Kurz vor Mitternacht hatte die Tragödie endlich ein Ende und Syke konnte aufhören wie ein Tiger durch das Haus zu schleichen und alles anzufauchen, was nicht bei drei auf den nicht vorhandenen Bäumen war. Das nahende Ende des Feiertags wehte die ersten Gäste hinein. Eilig schickte er die Diener in die Etagen um die Angestellten darauf vorzubereiten. Im Casino wurden die Karten gemischt und die Roulettetische vorbereitet, in der oberen Etage die Haare zurecht gesteckt und Kerzen entzündet. Zufrieden beobachtet er ebenfalls, wie die Musiker ihren Platz im Gastraum einnahmen. Gediegene Stimmung war ihm hier wichtig. Weiche Sessel und Beistelltische aus Glas, die lange Bar mit den passenden Hockern und viele kleine Kerzenleuchter machten es gemütlich. Die ersten Klänge des Klaviers waren bis zur Eingangstür zu hören, an der er sich postiert hatte. Er lächelte, war charmant und wünschte allen einen guten Abend.

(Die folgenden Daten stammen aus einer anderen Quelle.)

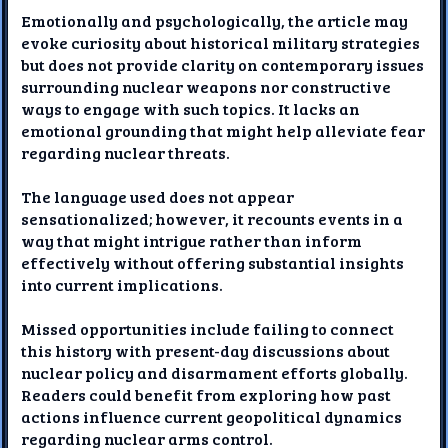
Emotionally and psychologically, the article may
evoke curiosity about historical military strategies
but does not provide clarity on contemporary issues
surrounding nuclear weapons nor constructive
ways to engage with such topics. It lacks an
emotional grounding that might help alleviate fear
regarding nuclear threats.
The language used does not appear
sensationalized; however, it recounts events in a
way that might intrigue rather than inform
effectively without offering substantial insights
into current implications.
Missed opportunities include failing to connect
this history with present-day discussions about
nuclear policy and disarmament efforts globally.
Readers could benefit from exploring how past
actions influence current geopolitical dynamics
regarding nuclear arms control.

Einige Stammgäste führte er selbst an die Tische oder nach oben. Er kannte die Meisten von ihnen seit Jahren. Das Crossroads füllte sich und ein wohliger Schauer glitt über seinen Rücken, als er spürte, dass sogar eine Münze auf dem Weg zu ihnen war. War das Leben nicht herrlich?